--- start of Text excerpt ---
We all, indeed, feel the effects of Adam's disobedience; we all sin like Adam, and like him must all bewail our offences; we have restless and insidious enemies in the fallen angels; and in the blessed spirits we have guardians and friends; in the Redemption of mankind we hope to be included; and in the description of Heaven and Hell we are surely interested, as we are all to reside hereafter either in the regions of horrour or of bliss.

But these truths are too important to be new; they have been taught to our infancy; they have mingled with our solitary thoughts and familiar conversations, and are habitually interwoven with the whole texture of life. Being therefore not new, they raise no unaccustomed emotion in the mind ; what we knew before, we cannot learn; what is not unexpected, cannot surprise.

Of the ideas suggested by these awful scenes, from some we recede with reverence, except when stated hours require their association; and from others we shrink with horrour, or admit them only as salutary inflictions, as counterpoises to our interests and passions. Such images rather obstruct the career of fancy than incite it.

Pleasure and terrour are indeed the genuine sources of poetry; but poetical pleasure must be such as human imagination can at least conceive; and poetical terrour such as human strength and fortitude may combat. The good and evil of Eternity are too ponderous for the wings of wit; the mind sinks

under them in passive helplessness, content with calm belief and humble adoration.

Known truths, however may take a different appearance, and be conveyed to the mind by a new train of intermediate images. This Milton has undertaken, and performed with pregnancy and vigour of mind peculiar to himself. Whoever considers the few radical positions which the Scriptures afforded him, will wonder by what energetic operation he expanded them to such extent, and ramified them to so much variety, restrained as he was by religious reverence from licentiousness of fiction.

Here is a full display of the united force of study and genius; of a great accumulation of materials, with judgment to digest, and fancy to combine them: Milton was able to select from nature, or from story, from ancient fable, or from modern science, whatever could illustrate or adorn his thoughts. An accumulation of knowledge impregnated his mind, fermented by study, and exalted by imagination.

It has been therefore said, without an indecent hyperbole, by one of his encomiasts, that in reading Paradise Lost we read a book of universal knowledge.

But original deficience cannot be supplied. The ( want of human interest is always felt. Paradise Lost is one of the books which the reader admires and lays down, and forgets to take up again. None ever wished it longer than it is. Its perusal is a duty rather than a pleasure. We read Milton for instruction, retire harassed and overburdened, and look elsewhere for recreation; we desert our mas ter, and seek for companions.
--- end of Text excerpt ---
> Set tasks
1/ List every source the critique of Paradise Lost says Milton could select from to illustrate or adorn his thoughts.
2/ According to the critique of Paradise Lost, what did one of Milton's encomiasts say we read when reading Paradise Lost?
3/ Carry on the critique of Paradise Lost from its final sentence.
--- start of Dataset ---
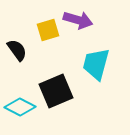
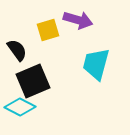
black square: moved 23 px left, 10 px up
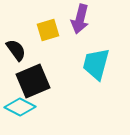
purple arrow: moved 2 px right, 1 px up; rotated 88 degrees clockwise
black semicircle: moved 1 px left
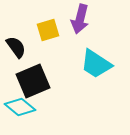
black semicircle: moved 3 px up
cyan trapezoid: rotated 72 degrees counterclockwise
cyan diamond: rotated 12 degrees clockwise
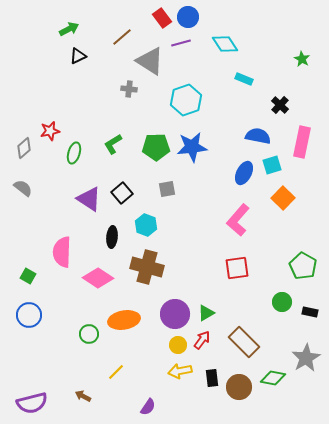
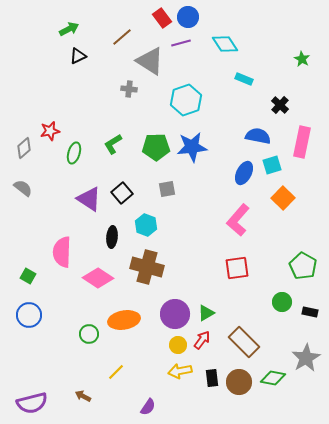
brown circle at (239, 387): moved 5 px up
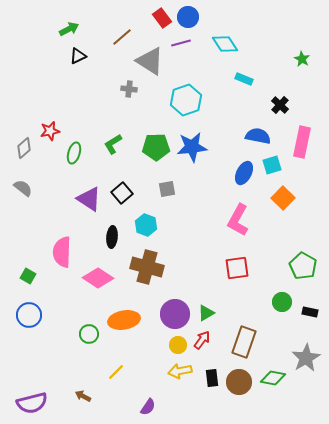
pink L-shape at (238, 220): rotated 12 degrees counterclockwise
brown rectangle at (244, 342): rotated 64 degrees clockwise
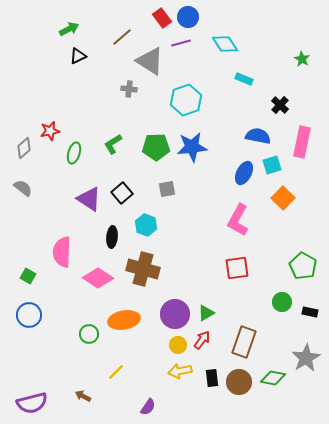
brown cross at (147, 267): moved 4 px left, 2 px down
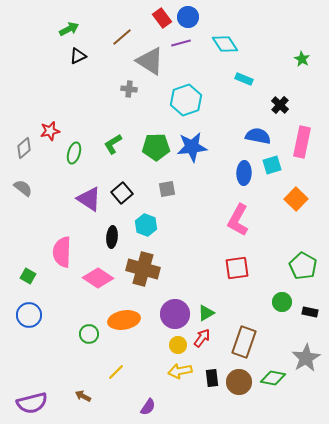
blue ellipse at (244, 173): rotated 25 degrees counterclockwise
orange square at (283, 198): moved 13 px right, 1 px down
red arrow at (202, 340): moved 2 px up
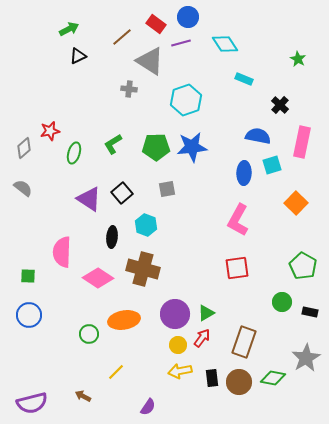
red rectangle at (162, 18): moved 6 px left, 6 px down; rotated 18 degrees counterclockwise
green star at (302, 59): moved 4 px left
orange square at (296, 199): moved 4 px down
green square at (28, 276): rotated 28 degrees counterclockwise
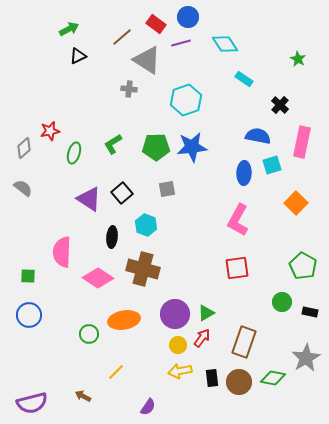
gray triangle at (150, 61): moved 3 px left, 1 px up
cyan rectangle at (244, 79): rotated 12 degrees clockwise
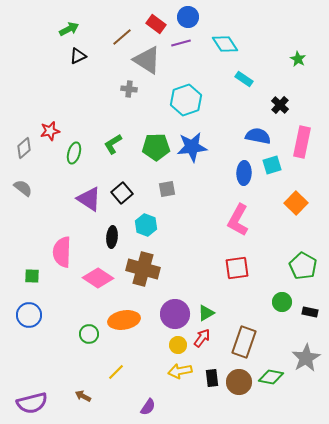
green square at (28, 276): moved 4 px right
green diamond at (273, 378): moved 2 px left, 1 px up
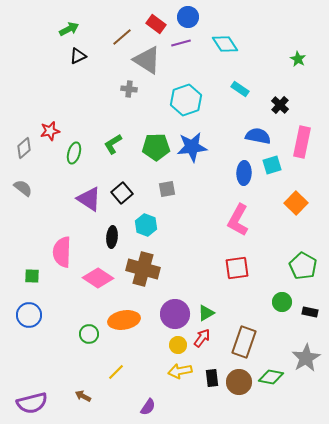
cyan rectangle at (244, 79): moved 4 px left, 10 px down
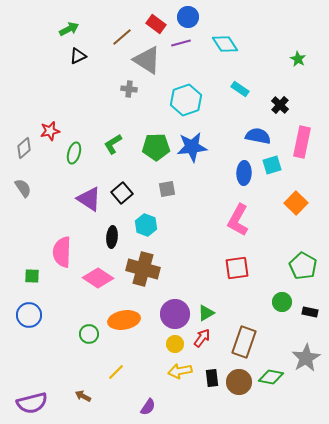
gray semicircle at (23, 188): rotated 18 degrees clockwise
yellow circle at (178, 345): moved 3 px left, 1 px up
--- end of Dataset ---
> Responses for each task
1/ nature, story, ancient fable, modern science

2/ A book of universal knowledge.

3/
Another inconvenience of Milton's design is, that it requires the description of what cannot be described, the agency of spirits. He saw that immateriality supplied no images, and that he could not shew angels acting but by instruments of action; he therefore invested them with form and matter. This, being necessary, was therefore defensible; and he should have secured the consistency of his system, by keeping immateriality out of sight, and enticing his reader to drop it from his thoughts. But he has unhappily perplexed his poetry with his philosophy. His infernal and celestial powers are sometimes pure spirit, and sometimes animated body. When Satan walks with his lance upon the burning marl, he has a body; when, in his passage between Hell and the new world, he is in danger of sinking in the vacuity, and is supported by a gust of rising vapours, he has a body; when he animates the toad, he seems to be mere spirit, that can penetrate matter at pleasure; when he starts up in his own shape, he has at least a determined form; and, when he is brought before Gabriel, he has a spear and a shield, which he had the power of hiding in the toad, though the arms of the contending angels are evidently material.

The vulgar inhabitants of Pandæmonium, being incorporeal spirits, are at large, though without number, in a limited space : yet in the battle, when they were overwhelmed by mountains, their armour hurt them, crushed in upon their substance, now grown gross by sinning. This likewise happened to the uncorrupted angels, who were overthrown the sooner for their arms, for unarmed they might easily as spirits have evaded by contraction or remove. Even as

spirits they are hardly spiritual; for contraction and remove are images of matter; but if they could have escaped without their armour, they might have escaped from it, and left only the empty cover to be battered. Uriel, when he rides on a sunbeam, is material; Satan is material when he is afraid of the prowess of Adam.

The confusion of spirit and matter, which pervades the whole narration of the war of Heaven, fills it with incongruity; and the book in which it is related is, I believe, the favourite of children, and gradually neglected as knowledge is increased.

After the operation of immaterial agents which cannot be explained, may be considered that of allegorical persons which have no real existence. To exalt causes into agents, to invest abstract ideas with form, and animate them with activity, has always been the right of poetry. But such airy beings are, for the most part, suffered only to do their natural office, and retire. Thus Fame tells a tale, and Victory hovers over a general, or perches on a standard; but Fame and Victory can do no more. To give them any real employment, or ascribe to them any material agency, is to make them allegorical no longer, but to shock the mind by ascribing effects to non-entity. In the Prometheus of Eschylus, we see Violence and Strength, and in the Alcestis of Euripides, we see Death, brought upon the stage, all as active persons of the drama; but no precedents can justify absurdity.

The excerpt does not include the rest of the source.